§ **What is needed**
The records must be returned word for word.

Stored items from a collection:
^^^^
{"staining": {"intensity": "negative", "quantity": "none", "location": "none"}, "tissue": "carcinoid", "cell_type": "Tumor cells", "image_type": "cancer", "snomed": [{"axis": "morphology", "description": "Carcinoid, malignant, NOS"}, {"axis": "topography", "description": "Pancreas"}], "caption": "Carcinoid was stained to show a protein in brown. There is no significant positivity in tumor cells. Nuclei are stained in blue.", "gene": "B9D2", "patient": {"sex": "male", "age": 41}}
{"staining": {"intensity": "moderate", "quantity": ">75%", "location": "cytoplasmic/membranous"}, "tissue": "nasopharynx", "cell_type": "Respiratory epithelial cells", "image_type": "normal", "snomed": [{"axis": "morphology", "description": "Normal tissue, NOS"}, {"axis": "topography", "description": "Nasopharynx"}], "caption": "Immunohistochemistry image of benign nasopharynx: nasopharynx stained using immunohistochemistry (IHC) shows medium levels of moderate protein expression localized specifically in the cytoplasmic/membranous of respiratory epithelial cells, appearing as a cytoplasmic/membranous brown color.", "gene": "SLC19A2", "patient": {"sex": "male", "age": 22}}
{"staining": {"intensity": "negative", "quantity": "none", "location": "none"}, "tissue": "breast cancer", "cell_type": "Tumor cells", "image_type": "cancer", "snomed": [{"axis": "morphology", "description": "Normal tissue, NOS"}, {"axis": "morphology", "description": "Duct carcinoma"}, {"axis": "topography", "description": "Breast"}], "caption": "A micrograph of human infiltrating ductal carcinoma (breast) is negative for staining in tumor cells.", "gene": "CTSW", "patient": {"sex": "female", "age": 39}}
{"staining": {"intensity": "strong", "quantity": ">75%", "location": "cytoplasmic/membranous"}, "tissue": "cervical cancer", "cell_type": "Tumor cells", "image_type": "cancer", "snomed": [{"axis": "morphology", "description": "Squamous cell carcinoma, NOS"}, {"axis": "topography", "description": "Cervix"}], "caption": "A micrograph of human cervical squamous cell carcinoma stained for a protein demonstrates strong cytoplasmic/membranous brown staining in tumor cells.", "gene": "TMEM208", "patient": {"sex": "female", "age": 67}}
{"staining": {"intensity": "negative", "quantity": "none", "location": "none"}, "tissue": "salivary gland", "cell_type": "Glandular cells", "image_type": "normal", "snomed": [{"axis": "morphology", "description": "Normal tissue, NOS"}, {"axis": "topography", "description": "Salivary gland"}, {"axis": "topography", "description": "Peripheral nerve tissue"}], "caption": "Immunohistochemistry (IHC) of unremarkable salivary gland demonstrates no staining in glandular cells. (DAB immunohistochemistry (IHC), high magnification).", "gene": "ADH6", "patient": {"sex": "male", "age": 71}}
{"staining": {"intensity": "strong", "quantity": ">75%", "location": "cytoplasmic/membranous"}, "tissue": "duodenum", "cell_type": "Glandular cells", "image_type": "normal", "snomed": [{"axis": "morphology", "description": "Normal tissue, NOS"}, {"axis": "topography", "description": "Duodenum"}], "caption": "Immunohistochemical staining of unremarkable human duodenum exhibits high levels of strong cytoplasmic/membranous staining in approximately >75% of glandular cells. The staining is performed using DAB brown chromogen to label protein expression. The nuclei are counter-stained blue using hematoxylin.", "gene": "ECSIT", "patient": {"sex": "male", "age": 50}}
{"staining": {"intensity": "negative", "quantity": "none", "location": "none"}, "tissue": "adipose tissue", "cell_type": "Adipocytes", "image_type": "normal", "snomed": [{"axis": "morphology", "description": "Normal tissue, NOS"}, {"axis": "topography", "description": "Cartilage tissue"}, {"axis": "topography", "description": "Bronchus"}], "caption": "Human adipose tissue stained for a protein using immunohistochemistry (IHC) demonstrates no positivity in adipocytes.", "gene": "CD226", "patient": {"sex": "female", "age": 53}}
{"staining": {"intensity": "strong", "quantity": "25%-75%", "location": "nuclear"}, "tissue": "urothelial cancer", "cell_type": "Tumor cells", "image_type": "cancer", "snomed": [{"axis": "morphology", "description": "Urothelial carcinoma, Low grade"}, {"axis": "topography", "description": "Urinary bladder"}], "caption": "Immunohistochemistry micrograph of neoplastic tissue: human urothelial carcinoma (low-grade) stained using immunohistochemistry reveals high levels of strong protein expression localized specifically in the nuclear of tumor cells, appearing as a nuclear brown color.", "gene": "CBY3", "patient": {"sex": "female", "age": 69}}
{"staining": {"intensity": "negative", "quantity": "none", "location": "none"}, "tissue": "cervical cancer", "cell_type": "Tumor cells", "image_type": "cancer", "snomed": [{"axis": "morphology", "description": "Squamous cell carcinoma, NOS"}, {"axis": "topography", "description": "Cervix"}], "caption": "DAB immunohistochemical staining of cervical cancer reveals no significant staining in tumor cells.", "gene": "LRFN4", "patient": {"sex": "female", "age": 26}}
^^^^
§ **Solution**
{"staining": {"intensity": "negative", "quantity": "none", "location": "none"}, "tissue": "carcinoid", "cell_type": "Tumor cells", "image_type": "cancer", "snomed": [{"axis": "morphology", "description": "Carcinoid, malignant, NOS"}, {"axis": "topography", "description": "Pancreas"}], "caption": "Carcinoid was stained to show a protein in brown. There is no significant positivity in tumor cells. Nuclei are stained in blue.", "gene": "B9D2", "patient": {"sex": "male", "age": 41}}
{"staining": {"intensity": "moderate", "quantity": ">75%", "location": "cytoplasmic/membranous"}, "tissue": "nasopharynx", "cell_type": "Respiratory epithelial cells", "image_type": "normal", "snomed": [{"axis": "morphology", "description": "Normal tissue, NOS"}, {"axis": "topography", "description": "Nasopharynx"}], "caption": "Immunohistochemistry image of benign nasopharynx: nasopharynx stained using immunohistochemistry (IHC) shows medium levels of moderate protein expression localized specifically in the cytoplasmic/membranous of respiratory epithelial cells, appearing as a cytoplasmic/membranous brown color.", "gene": "SLC19A2", "patient": {"sex": "male", "age": 22}}
{"staining": {"intensity": "negative", "quantity": "none", "location": "none"}, "tissue": "breast cancer", "cell_type": "Tumor cells", "image_type": "cancer", "snomed": [{"axis": "morphology", "description": "Normal tissue, NOS"}, {"axis": "morphology", "description": "Duct carcinoma"}, {"axis": "topography", "description": "Breast"}], "caption": "A micrograph of human infiltrating ductal carcinoma (breast) is negative for staining in tumor cells.", "gene": "CTSW", "patient": {"sex": "female", "age": 39}}
{"staining": {"intensity": "strong", "quantity": ">75%", "location": "cytoplasmic/membranous"}, "tissue": "cervical cancer", "cell_type": "Tumor cells", "image_type": "cancer", "snomed": [{"axis": "morphology", "description": "Squamous cell carcinoma, NOS"}, {"axis": "topography", "description": "Cervix"}], "caption": "A micrograph of human cervical squamous cell carcinoma stained for a protein demonstrates strong cytoplasmic/membranous brown staining in tumor cells.", "gene": "TMEM208", "patient": {"sex": "female", "age": 67}}
{"staining": {"intensity": "negative", "quantity": "none", "location": "none"}, "tissue": "salivary gland", "cell_type": "Glandular cells", "image_type": "normal", "snomed": [{"axis": "morphology", "description": "Normal tissue, NOS"}, {"axis": "topography", "description": "Salivary gland"}, {"axis": "topography", "description": "Peripheral nerve tissue"}], "caption": "Immunohistochemistry (IHC) of unremarkable salivary gland demonstrates no staining in glandular cells. (DAB immunohistochemistry (IHC), high magnification).", "gene": "ADH6", "patient": {"sex": "male", "age": 71}}
{"staining": {"intensity": "strong", "quantity": ">75%", "location": "cytoplasmic/membranous"}, "tissue": "duodenum", "cell_type": "Glandular cells", "image_type": "normal", "snomed": [{"axis": "morphology", "description": "Normal tissue, NOS"}, {"axis": "topography", "description": "Duodenum"}], "caption": "Immunohistochemical staining of unremarkable human duodenum exhibits high levels of strong cytoplasmic/membranous staining in approximately >75% of glandular cells. The staining is performed using DAB brown chromogen to label protein expression. The nuclei are counter-stained blue using hematoxylin.", "gene": "ECSIT", "patient": {"sex": "male", "age": 50}}
{"staining": {"intensity": "negative", "quantity": "none", "location": "none"}, "tissue": "adipose tissue", "cell_type": "Adipocytes", "image_type": "normal", "snomed": [{"axis": "morphology", "description": "Normal tissue, NOS"}, {"axis": "topography", "description": "Cartilage tissue"}, {"axis": "topography", "description": "Bronchus"}], "caption": "Human adipose tissue stained for a protein using immunohistochemistry (IHC) demonstrates no positivity in adipocytes.", "gene": "CD226", "patient": {"sex": "female", "age": 53}}
{"staining": {"intensity": "strong", "quantity": "25%-75%", "location": "nuclear"}, "tissue": "urothelial cancer", "cell_type": "Tumor cells", "image_type": "cancer", "snomed": [{"axis": "morphology", "description": "Urothelial carcinoma, Low grade"}, {"axis": "topography", "description": "Urinary bladder"}], "caption": "Immunohistochemistry micrograph of neoplastic tissue: human urothelial carcinoma (low-grade) stained using immunohistochemistry reveals high levels of strong protein expression localized specifically in the nuclear of tumor cells, appearing as a nuclear brown color.", "gene": "CBY3", "patient": {"sex": "female", "age": 69}}
{"staining": {"intensity": "negative", "quantity": "none", "location": "none"}, "tissue": "cervical cancer", "cell_type": "Tumor cells", "image_type": "cancer", "snomed": [{"axis": "morphology", "description": "Squamous cell carcinoma, NOS"}, {"axis": "topography", "description": "Cervix"}], "caption": "DAB immunohistochemical staining of cervical cancer reveals no significant staining in tumor cells.", "gene": "LRFN4", "patient": {"sex": "female", "age": 26}}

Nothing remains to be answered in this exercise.